### HOW TO COMPLETE THIS TASK
Copy the data again word for word, starting at the line that contains "Over which range" and ending after the line that contains "How many segments does this pie chart have?". Leave the pictures out.

### DATA UNDER STUDY
..............................

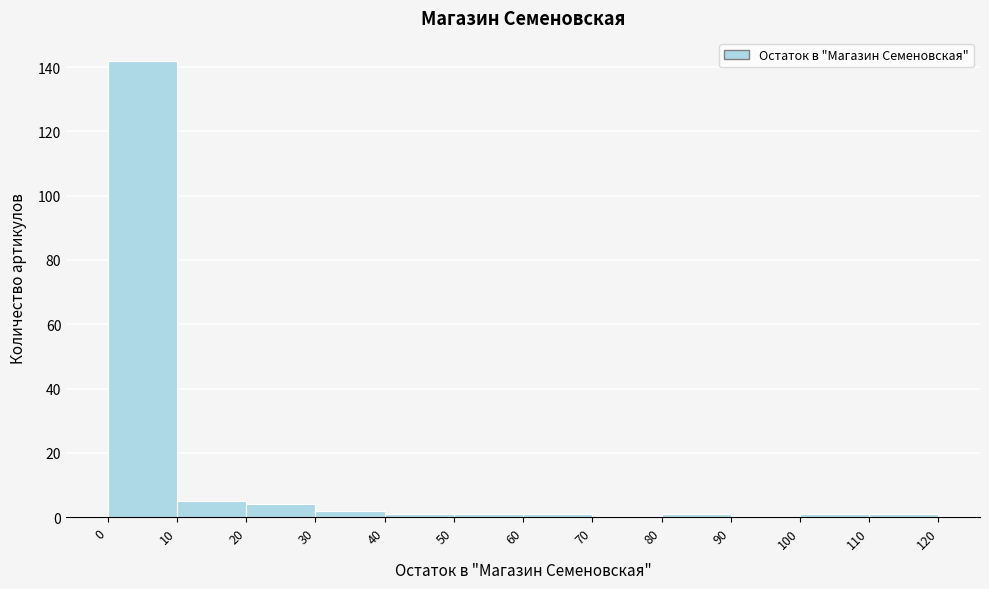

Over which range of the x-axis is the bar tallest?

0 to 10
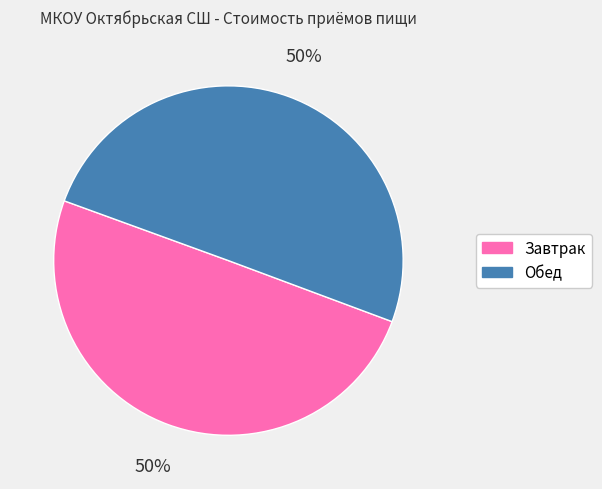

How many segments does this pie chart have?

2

..............................

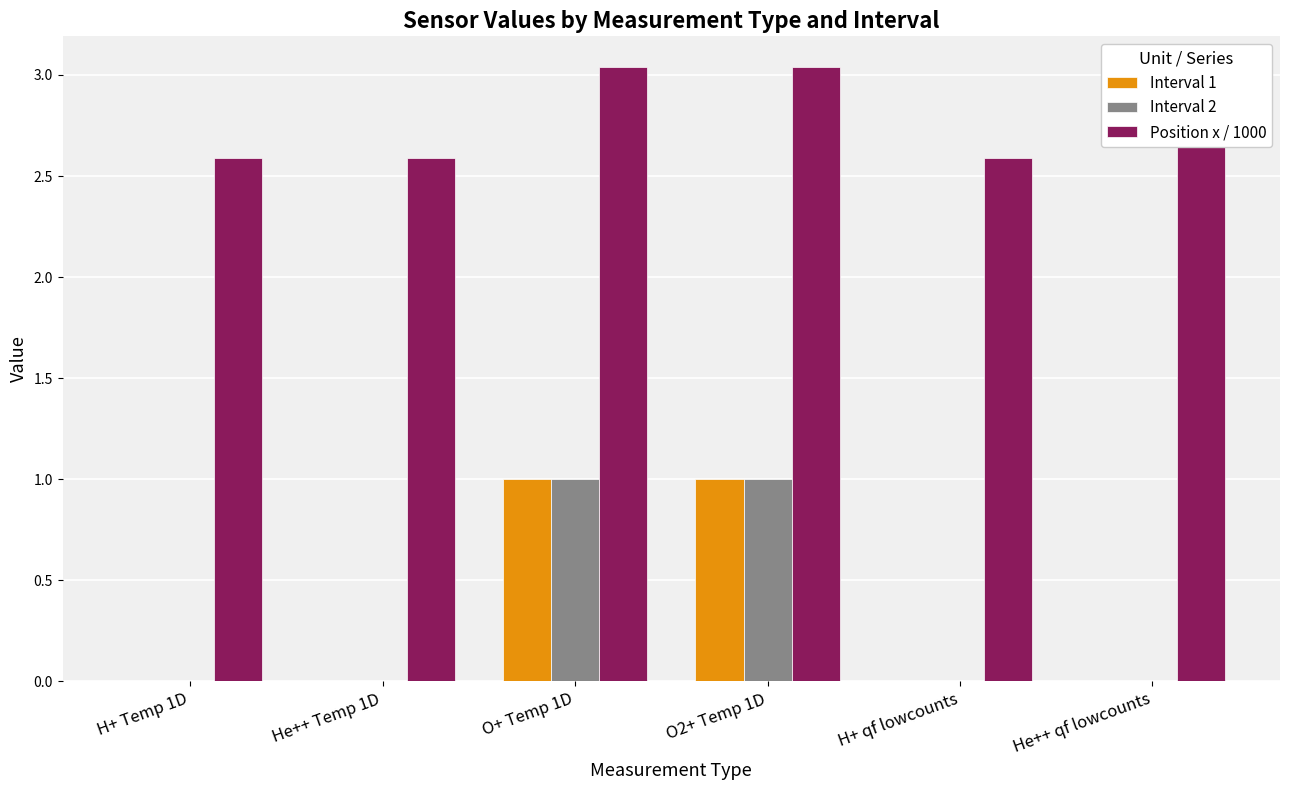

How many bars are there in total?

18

..............................

### RESPONSE TO THIS EXERCISE
Over which range of the x-axis is the bar tallest?

0 to 10

How many segments does this pie chart have?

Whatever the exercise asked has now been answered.